▸ TASK DETAILS:
Across the material below, how many lines hold the word "isso"? Only the number should be given.

◆ ◆ ◆

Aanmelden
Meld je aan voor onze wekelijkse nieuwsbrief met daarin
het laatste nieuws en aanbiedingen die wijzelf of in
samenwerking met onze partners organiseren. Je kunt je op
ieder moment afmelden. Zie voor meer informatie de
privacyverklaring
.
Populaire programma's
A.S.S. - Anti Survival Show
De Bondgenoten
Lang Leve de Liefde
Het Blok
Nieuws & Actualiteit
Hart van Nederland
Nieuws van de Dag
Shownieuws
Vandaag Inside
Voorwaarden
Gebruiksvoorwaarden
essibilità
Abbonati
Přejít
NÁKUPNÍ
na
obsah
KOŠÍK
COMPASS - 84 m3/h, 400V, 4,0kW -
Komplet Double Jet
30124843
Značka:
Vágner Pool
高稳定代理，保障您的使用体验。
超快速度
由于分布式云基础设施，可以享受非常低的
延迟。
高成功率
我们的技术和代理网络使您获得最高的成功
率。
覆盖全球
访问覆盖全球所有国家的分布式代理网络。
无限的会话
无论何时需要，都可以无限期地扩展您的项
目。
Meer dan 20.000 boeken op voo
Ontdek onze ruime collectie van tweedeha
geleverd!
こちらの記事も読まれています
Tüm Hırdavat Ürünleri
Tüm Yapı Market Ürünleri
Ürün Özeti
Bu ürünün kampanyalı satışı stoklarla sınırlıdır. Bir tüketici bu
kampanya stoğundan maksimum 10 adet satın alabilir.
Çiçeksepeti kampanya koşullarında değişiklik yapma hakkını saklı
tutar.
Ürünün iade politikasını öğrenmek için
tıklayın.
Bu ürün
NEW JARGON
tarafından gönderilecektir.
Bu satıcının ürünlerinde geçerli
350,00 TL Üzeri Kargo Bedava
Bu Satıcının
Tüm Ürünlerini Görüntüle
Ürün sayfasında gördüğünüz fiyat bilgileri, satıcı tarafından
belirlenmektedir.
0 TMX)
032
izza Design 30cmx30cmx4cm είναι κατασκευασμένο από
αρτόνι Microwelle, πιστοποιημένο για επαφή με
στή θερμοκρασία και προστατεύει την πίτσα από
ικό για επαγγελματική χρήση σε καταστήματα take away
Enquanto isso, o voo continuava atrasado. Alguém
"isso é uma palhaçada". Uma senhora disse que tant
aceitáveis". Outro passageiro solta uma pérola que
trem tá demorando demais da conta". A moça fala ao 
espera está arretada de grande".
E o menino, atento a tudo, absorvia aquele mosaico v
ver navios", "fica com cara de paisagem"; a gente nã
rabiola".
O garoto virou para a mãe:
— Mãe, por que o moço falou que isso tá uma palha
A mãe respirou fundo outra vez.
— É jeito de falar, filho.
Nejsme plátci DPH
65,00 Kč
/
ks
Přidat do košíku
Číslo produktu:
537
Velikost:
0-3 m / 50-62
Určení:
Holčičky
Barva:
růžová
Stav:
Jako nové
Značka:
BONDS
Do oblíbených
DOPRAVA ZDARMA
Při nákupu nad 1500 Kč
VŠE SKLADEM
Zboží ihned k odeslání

◆ ◆ ◆

▸ ANSWER TO THIS PROBLEM:
3